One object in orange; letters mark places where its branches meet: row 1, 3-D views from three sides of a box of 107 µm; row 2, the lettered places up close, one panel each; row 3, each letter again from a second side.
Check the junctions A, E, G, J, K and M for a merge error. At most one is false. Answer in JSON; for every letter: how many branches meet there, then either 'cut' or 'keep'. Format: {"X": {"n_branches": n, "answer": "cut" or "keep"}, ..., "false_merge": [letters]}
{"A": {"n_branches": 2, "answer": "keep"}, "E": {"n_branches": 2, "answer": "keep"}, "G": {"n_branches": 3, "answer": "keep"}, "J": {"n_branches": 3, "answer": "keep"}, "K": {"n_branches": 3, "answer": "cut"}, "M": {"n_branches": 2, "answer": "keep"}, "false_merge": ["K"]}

☆ ☆ ☆ ☆ ☆ ☆ ☆

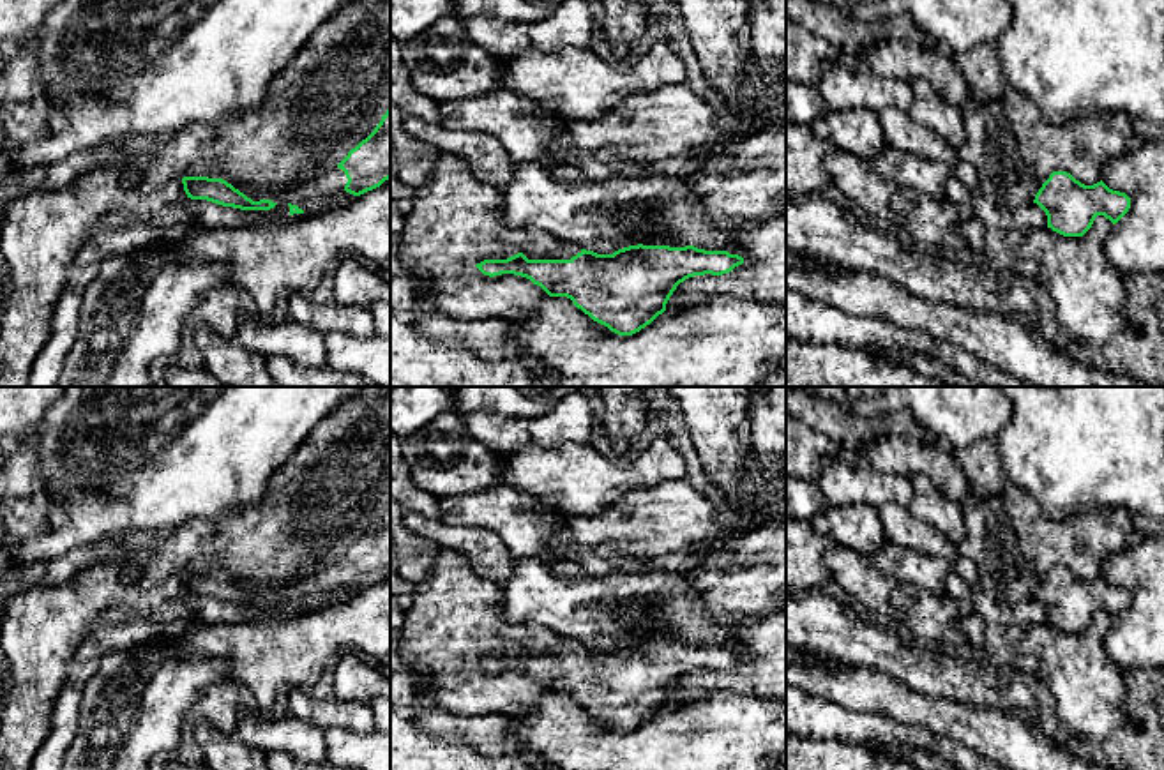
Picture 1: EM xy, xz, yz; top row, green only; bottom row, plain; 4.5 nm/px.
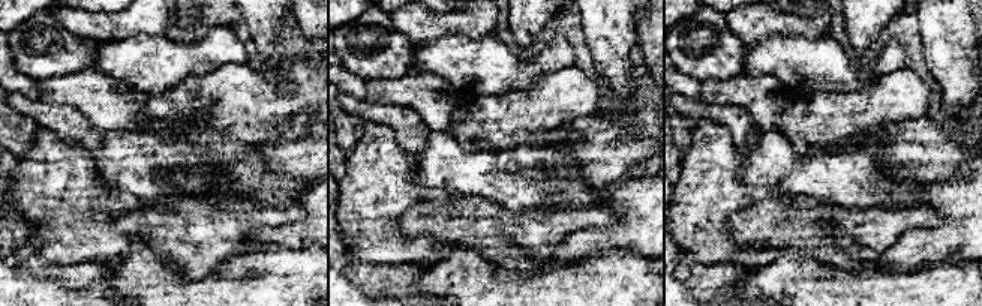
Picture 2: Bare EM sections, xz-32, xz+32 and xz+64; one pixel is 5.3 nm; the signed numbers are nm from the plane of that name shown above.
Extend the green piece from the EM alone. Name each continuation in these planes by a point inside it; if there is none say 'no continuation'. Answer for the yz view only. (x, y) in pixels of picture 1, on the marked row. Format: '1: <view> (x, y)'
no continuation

☆ ☆ ☆ ☆ ☆ ☆ ☆

ASSIGNMENT:
In the listing above, find the line containing "Picture 1: EM" and the line containing "Picture 2: Bare", then print exactly those two lines and every line between them, minus the pictures.

SOLUTION:
Picture 1: EM xy, xz, yz; top row, green only; bottom row, plain; 4.5 nm/px.
Picture 2: Bare EM sections, xz-32, xz+32 and xz+64; one pixel is 5.3 nm; the signed numbers are nm from the plane of that name shown above.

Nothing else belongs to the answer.